John Wodele and Paul Sommers testifying in a hearing

On February 27, 2019, John Wodele and Paul Sommers testified in support of HF 486, the bill for hearing aid insurance to be expanded to cover adults over the age of 18. The law already requires coverage for children from ages birth to 18.

John, during his testimony, said, "I am one of the co-chairs of a task force that the Minnesota Commission of the Deaf, DeafBlind and Hard of Hearing hosts on age-related hearing loss. Nearly 20% of all Minnesotans have a clinically significant level of hearing loss. Hearing aids are needed for Deaf, DeafBlind, Hard of Hearing, and hearing people who begin to lose their hearing from noise pollution, age, or medical. We know that people who lose their hearing as they age are 2-5x more likely to develop cognitive decline and dementia – and are more susceptible to falls, depression, and other serious issues."

"Here is Paul's testimony, "My name is Paul Sommers.

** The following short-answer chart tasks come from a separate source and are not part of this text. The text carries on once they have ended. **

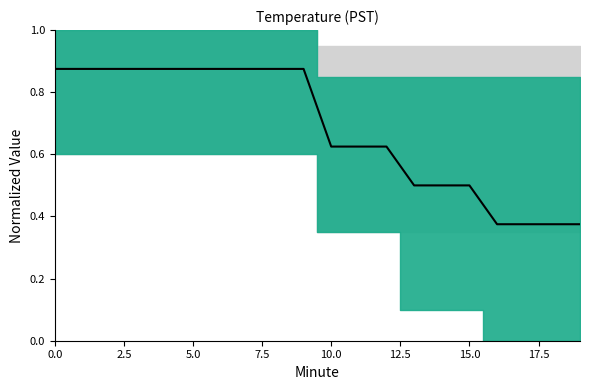

How many lines are shown in the chart?

1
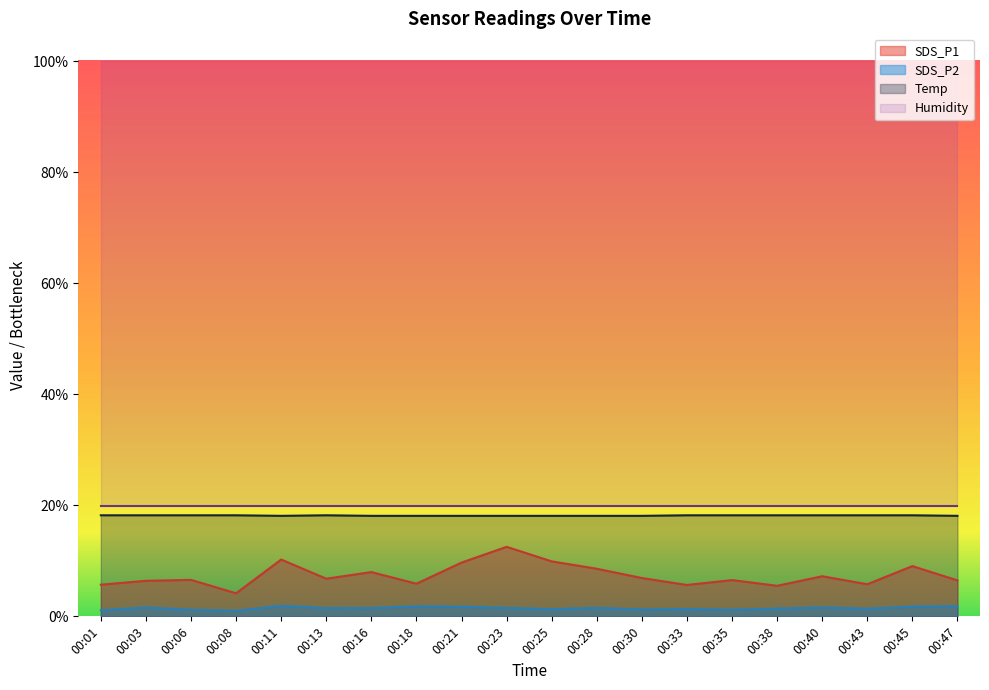

Between 00:28 and 00:30, which is larger?

00:28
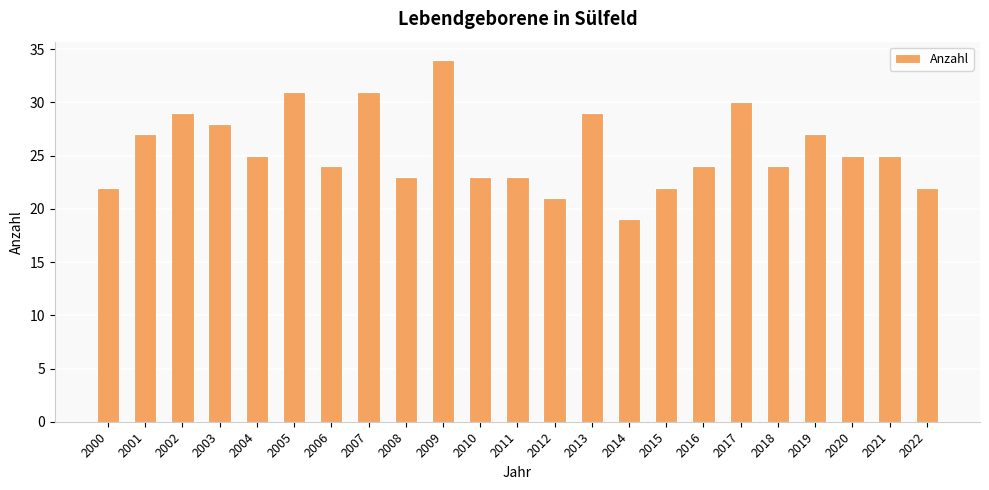

What is the change in value from 2011 to 2017?

+7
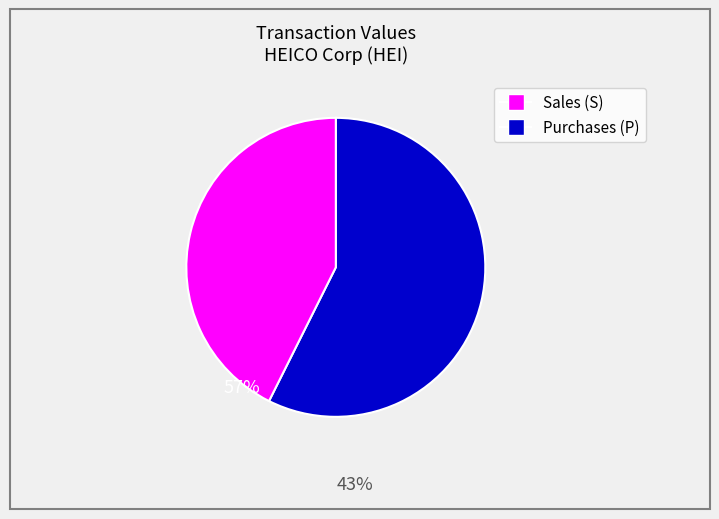

Is there a majority slice in this chart?

Yes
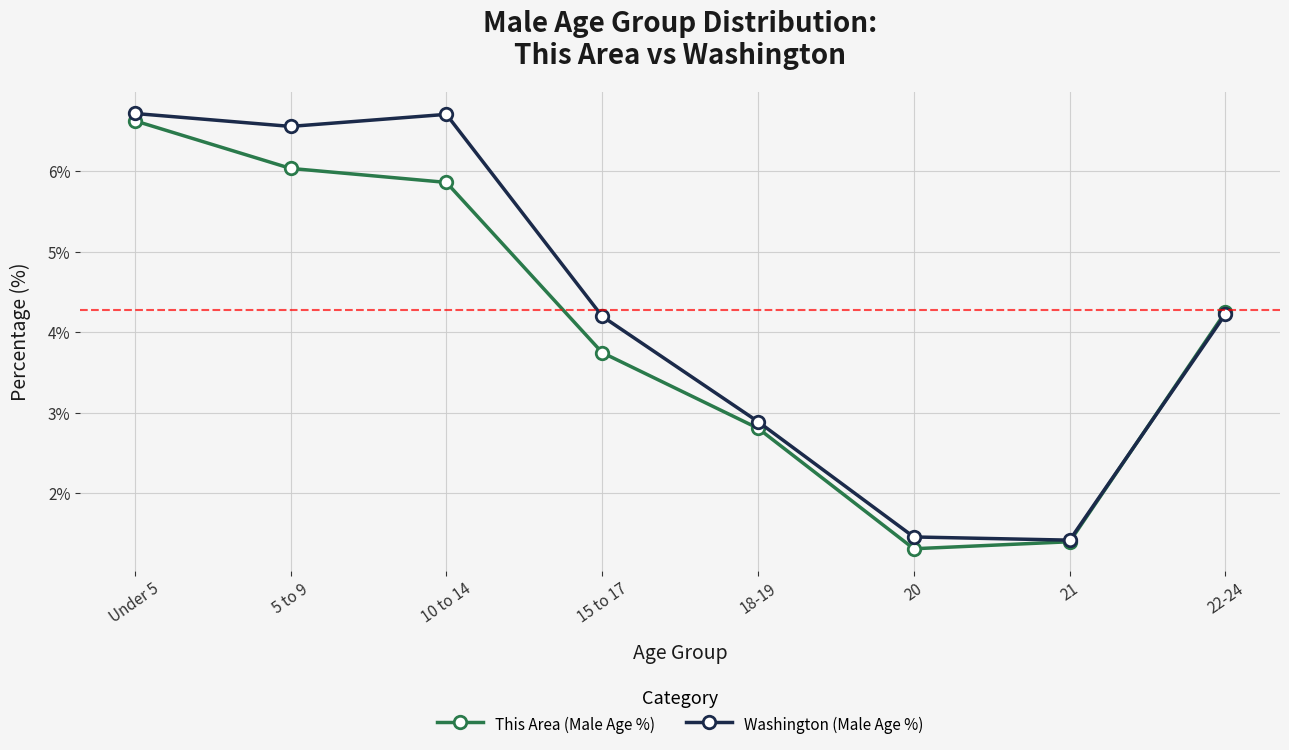

How many Washington (Male Age %) values are between 2 and 6?

3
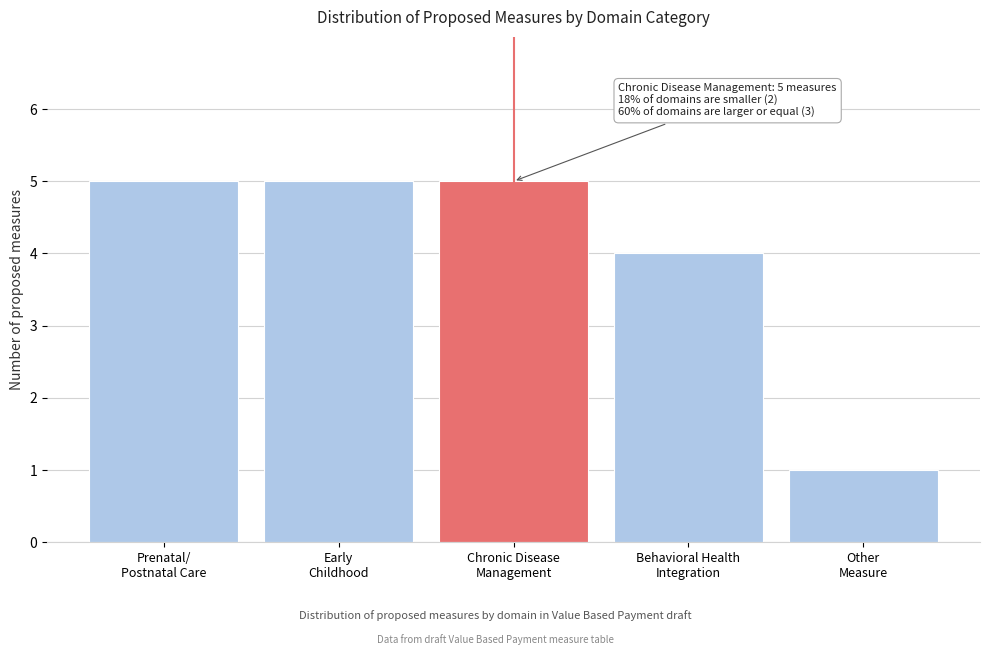

Reading left to right, what are all the values shown in this chart?

5	5	5	4	1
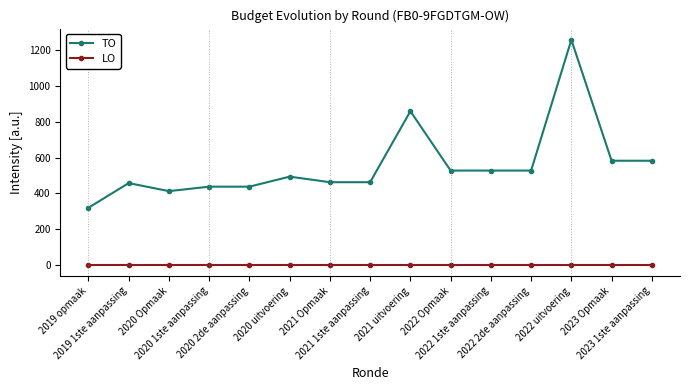

What is the value of the TO point at the 7th from the left?

462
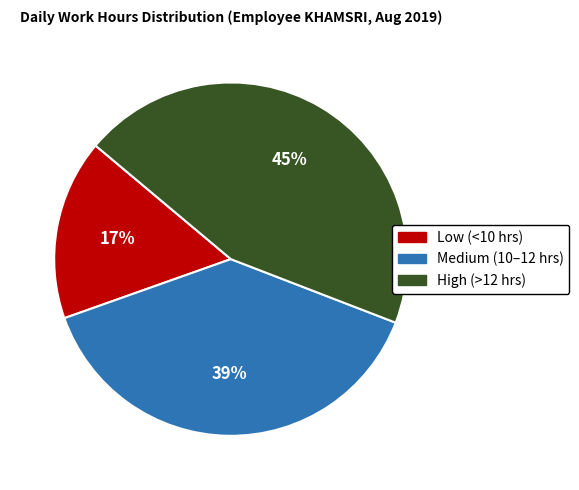

What is the ratio of the value at Medium (10–12 hrs) to the value at Low (<10 hrs)?

2.3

Thank you for hearing my testimony today. I’m a middle school teacher at Justice Page School in Minneapolis and have been teaching for 27 years. I have been wearing hearing aids for the last 22 years.

It is not a stretch to say that I cannot do my job without my hearing aids. Much like people who wear glasses, my aids are essential to my abilities to teach. Hearing aids don’t make my hearing perfect by any means, but they do make possible opportunities to build relationships with students, teaching and challenging each other to go beyond the limits of our own abilities and imaginations. Aids make possible the ability to collaborate with my colleagues and student families, helping to create the best learning environment for all people in our school community.

"And believe it or not, middle schoolers are great at recognizing the need for my aid and responding compassionately. That’s not to say I don’t have to remind them to speak up. I use my disability as a teaching tool and figure that if I can’t hear, neither can others in the classroom, encouraging students to participate in ways that all voices and abilities matter.

"I paid $4,700 for my first pair of hearing aids. I have paid for every single hearing aid during these last years out of my own pocket. I have had employer-sponsored health coverage since I became a teacher that costs more than $600 a month for family coverage. Never has my health insurance covered this cost.

"Purchasing two hearing aids on a teacher’s salary (my first job was at a private Catholic school in Bloomington) put strains on our family budget. At the time as a parent of one toddler with another soon on the way, paying nearly $5,000 for hearing aids was a huge expense. Twenty years later, these toddlers now in college, the $5,000 is no less of an issue nor can it be included in our FAFSA statements.

"Carrying an extra hearing aid - mine is a Costco one - is paramount. On a number of occasions, my main aid has gone on the fritz and I’ve needed a backup at a moment’s notice. Can you even imagine what it would be like in a classroom of 12-yr olds? Yes, you’d miss the pencil tapping and gum snapping. But you’d also miss their crazy comments and insightful questions as they seek to find their places in this world. And you’d be unable to respond compassionately.

"I believe that people with disabilities deserve the necessary supportive devices to thrive - and contribute to our communities - wheelchairs, iPads, - - - and hearing aids.

"Being able to work is a human right. I practice this right in the world of education. Teaching is a great job, and a huge responsibility. Having quality hearing aids makes this possible.

"Thank you …..Having affordable and effective access to hearing aids keeps me productive and effective at my job, allows me to communicate with family and friends, and improve my life by giving me access to communication."